Scientist: Global Warming Hurts Africa Most

LONDON (AP) -- Rising global temperatures will hit Africa's poor the hardest, reducing their ability to deal with disease, feed themselves and earn a living, a scientist told an international conference on climate change Wednesday.

In a paper presented to a gathering of environmental scientists in Exeter, southwest England, Anthony Nyong, a scientist from the University of Jos, Nigeria, said that in Africa global warming would increase the incidence of floods and drought, contributing to increased levels of disease transmission.

"Industrialized countries need to rapidly speed up their effort to cut down on greenhouse gas emissions to avoid dangerous climate change that will have a disproportionate impact on Africa's people," Nyong said.

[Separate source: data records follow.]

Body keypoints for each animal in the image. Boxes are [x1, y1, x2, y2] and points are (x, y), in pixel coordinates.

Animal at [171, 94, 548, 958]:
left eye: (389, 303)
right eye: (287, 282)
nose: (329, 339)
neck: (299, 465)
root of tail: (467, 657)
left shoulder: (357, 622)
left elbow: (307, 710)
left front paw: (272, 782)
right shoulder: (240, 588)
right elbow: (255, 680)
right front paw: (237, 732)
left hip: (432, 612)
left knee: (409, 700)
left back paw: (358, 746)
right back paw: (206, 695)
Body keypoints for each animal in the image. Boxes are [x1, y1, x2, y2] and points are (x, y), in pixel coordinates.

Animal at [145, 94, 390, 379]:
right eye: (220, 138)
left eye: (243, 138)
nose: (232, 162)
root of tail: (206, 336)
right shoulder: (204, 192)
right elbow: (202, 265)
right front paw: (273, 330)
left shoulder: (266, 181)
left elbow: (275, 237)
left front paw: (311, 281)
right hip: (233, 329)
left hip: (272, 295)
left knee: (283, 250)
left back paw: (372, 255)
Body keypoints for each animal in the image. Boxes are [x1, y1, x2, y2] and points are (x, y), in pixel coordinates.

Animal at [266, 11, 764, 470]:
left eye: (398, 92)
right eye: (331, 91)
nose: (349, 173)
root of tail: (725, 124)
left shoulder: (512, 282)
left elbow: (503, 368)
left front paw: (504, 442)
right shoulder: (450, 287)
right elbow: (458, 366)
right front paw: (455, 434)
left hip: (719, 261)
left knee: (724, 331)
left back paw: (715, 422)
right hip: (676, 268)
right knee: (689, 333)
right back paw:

Catrina Cardoso, a climate change expert from the World Wide Fund for Nature, said warming of up to 35.6 degrees Fahrenheit (2 degrees Celsius) would have an impact on Africa's fragile ecosystem.

"If global warming is not tackled, the viability of millions of people's livelihoods in Africa will be undermined," Cardoso said. "Without significant new resources, millions of others won't be able to adapt to changes that are already happening."

Climate change would also reduce African people's ability to tackle illness, by wiping out plant species used for traditional medicines, Cardoso said.

By the 2080s, climate change is expected to place an additional 80 million to 120 million people at risk of hunger, with 70 percent to 80 percent of them living in Africa. The hardest hit will be poor people living in areas with low agricultural productivity who depend on genetic species and ecosystem diversity to feed themselves and support their livelihoods.

The environmental conference, which has drawn leading climate scientists from Europe, Asia, African and America, is an initiative of the British government, which has made tackling global warming a priority for its chairmanship of the G-8 this year.

The government hopes the conference, which ends Thursday, will lead to a new international consensus on the threat posed by rising temperatures.